Naturally, colleges supporting the compact would like more students in their own classrooms. Every institution involved — including Stark State, which carried about 10,000 students as of spring 2022 — saw a decline in full-time enrollment in fall 2021. Nor is this a competition, leaders maintain, as bringing back even 10% of those with stranded credits would put $41 million in annual tuition revenue into college coffers.
Sutton says, “We had a meeting recently with partner colleges, and the energy and willingness to make a difference for students was really exciting. We’re working together for the benefit of all students.”
A case-by-case basis
Enrollment at North Carolina’s Wayne Community College (WCC) dropped nearly 7% from 2016-2021, with a smaller drop of 5.4% from 2019-2021. Brandon Jenkins, WCC’s vice president of student and academic services, notes that many of the college’s stop-outs were simply unable to pay back financial aid, whether in double figures or in the thousands of dollars.
“These folks owe money that was overpaid to them, and either can’t afford it, or their financial aid records are in shambles,” says Jenkins. “So we’re looking at ways to assist students with those back fees.”
WCC received financial help from the federal Higher Education Emergency Relief Fund (HEERF), used by colleges and universities nationwide to support continued enrollment and re-enrollment in the pandemic era. WCC also procured a Title III grant, using it to repurpose achievement coaches now working directly with stop-outs.
From fall 2020 to spring 2021, about 811 WCC students left the institution prematurely without paying their account balance. Even with HEERF funds in tow, the college could not wipe the approximately $182,000 in owed fees. Instead, WCC is collaborating with individual stop-outs who completed at least 50% of academic requirements, cutting that group of 811 students down to a more manageable 250.

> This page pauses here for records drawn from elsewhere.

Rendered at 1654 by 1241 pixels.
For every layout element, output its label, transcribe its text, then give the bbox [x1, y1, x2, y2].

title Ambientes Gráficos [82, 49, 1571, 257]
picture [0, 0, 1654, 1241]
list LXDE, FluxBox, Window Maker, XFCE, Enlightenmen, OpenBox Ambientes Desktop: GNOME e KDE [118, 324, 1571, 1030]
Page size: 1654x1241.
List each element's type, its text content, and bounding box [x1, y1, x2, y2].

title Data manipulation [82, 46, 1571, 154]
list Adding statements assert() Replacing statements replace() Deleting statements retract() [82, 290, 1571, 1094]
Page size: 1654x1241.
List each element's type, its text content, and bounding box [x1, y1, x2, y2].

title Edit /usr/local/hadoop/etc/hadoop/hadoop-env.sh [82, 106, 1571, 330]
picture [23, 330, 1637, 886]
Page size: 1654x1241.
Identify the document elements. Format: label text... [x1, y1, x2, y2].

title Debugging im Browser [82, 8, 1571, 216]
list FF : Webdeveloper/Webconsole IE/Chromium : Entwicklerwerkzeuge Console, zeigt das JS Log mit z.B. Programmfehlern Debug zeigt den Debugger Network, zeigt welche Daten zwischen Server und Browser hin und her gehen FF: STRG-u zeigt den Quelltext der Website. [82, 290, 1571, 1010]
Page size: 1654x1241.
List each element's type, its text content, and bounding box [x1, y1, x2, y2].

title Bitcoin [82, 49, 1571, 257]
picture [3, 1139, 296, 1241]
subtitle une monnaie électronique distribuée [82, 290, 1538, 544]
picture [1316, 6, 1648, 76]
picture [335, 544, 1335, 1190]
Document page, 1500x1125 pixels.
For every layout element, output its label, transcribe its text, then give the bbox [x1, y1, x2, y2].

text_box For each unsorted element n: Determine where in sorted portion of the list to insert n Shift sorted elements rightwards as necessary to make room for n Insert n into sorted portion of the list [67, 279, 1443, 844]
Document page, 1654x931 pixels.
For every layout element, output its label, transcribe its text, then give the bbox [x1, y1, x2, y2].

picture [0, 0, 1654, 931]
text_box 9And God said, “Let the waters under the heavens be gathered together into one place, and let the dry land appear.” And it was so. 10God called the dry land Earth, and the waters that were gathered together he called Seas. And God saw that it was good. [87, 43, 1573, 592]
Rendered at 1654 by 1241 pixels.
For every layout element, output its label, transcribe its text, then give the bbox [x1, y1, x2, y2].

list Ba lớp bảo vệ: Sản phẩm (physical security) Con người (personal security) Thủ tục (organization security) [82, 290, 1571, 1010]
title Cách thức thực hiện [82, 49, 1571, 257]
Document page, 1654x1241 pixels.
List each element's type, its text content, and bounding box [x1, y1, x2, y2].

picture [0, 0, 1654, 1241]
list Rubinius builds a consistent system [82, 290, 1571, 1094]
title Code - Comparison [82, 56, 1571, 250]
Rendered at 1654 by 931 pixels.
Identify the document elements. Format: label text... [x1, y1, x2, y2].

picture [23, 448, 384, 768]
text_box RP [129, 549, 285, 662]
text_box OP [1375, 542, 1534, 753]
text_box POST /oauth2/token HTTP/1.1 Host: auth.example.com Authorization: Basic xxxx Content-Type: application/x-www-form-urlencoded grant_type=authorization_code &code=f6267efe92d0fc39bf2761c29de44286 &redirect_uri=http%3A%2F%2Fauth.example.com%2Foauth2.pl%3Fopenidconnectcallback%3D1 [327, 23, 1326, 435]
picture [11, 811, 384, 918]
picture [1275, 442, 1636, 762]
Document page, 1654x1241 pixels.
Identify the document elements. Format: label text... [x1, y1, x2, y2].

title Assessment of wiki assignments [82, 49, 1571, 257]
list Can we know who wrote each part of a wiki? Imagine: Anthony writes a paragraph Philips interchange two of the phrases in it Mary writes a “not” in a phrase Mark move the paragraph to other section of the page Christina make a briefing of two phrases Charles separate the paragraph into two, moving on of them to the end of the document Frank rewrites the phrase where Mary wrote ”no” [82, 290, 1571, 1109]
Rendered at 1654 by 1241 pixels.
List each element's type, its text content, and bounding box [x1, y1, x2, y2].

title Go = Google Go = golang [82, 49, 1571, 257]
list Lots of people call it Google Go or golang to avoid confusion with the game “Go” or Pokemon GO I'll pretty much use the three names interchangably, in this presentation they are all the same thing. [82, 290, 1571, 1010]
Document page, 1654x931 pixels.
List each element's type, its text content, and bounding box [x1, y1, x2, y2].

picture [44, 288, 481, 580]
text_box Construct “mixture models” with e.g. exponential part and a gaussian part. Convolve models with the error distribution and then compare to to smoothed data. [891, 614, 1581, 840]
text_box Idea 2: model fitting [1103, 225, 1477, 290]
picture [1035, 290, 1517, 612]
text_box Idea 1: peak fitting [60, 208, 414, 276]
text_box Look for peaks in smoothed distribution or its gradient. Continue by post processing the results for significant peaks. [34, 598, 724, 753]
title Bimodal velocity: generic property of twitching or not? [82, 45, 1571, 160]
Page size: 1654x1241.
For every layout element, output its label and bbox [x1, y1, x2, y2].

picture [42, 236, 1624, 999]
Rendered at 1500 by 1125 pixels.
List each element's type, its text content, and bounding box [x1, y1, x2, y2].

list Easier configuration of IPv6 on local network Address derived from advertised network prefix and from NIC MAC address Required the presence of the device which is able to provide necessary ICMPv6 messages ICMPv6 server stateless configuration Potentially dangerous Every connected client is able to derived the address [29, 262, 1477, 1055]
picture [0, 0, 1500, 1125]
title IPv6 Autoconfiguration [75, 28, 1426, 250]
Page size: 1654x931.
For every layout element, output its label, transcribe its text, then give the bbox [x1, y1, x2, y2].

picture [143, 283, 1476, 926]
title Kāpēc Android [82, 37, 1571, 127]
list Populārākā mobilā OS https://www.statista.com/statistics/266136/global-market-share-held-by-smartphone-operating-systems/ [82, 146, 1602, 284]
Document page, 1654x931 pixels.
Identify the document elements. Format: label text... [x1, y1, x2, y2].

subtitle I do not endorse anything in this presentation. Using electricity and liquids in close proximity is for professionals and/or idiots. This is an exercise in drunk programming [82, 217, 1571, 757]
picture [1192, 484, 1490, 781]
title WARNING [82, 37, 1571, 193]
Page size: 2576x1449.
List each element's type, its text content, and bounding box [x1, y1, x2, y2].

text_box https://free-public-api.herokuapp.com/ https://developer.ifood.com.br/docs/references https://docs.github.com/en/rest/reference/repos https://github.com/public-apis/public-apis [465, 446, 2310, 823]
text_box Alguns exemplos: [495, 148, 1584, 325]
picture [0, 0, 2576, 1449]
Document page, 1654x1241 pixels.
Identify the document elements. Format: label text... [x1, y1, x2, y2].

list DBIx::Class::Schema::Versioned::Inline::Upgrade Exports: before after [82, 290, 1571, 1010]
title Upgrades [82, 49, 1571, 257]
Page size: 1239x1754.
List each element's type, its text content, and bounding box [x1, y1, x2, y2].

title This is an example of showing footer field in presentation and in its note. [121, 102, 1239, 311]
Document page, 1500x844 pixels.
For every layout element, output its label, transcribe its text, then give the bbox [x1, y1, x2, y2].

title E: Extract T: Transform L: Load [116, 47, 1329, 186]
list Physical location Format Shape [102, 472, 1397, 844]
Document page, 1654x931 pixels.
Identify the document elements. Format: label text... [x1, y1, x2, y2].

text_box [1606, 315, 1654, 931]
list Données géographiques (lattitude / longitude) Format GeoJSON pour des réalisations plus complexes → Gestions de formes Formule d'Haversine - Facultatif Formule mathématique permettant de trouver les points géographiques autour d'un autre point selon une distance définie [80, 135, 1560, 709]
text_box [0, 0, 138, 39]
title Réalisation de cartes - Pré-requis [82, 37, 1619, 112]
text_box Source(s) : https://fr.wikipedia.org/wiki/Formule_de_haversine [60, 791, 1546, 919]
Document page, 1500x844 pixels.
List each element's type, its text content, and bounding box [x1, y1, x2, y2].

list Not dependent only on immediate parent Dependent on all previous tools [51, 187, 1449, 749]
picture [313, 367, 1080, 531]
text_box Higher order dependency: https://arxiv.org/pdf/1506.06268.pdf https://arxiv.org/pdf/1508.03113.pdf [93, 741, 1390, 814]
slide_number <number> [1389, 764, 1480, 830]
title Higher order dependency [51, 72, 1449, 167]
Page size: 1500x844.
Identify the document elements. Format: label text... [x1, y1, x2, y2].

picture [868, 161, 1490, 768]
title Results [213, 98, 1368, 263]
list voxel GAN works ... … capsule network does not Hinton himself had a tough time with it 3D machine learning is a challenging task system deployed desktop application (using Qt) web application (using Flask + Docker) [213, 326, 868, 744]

By taking stop-outs on a case-by-case basis, achievement coaches can determine precise learner needs, including the potential elimination of overwhelming account fees. Thus far, WCC has brought back 41 students from its 250 stop-out caseload.
Additionally, the college is sending out targeted mailers to the remaining list, even as some of those students have moved or are otherwise unable to return to class. Mailers contain a QR code to contact achievement coaches directly, while follow-up postcards to potential re-enrollees offer a personal touch.
“We want students to know that we miss them, and they can come back when they’re ready,” Jenkins says. “It’s about making a difference in the relationships we’re establishing with them.”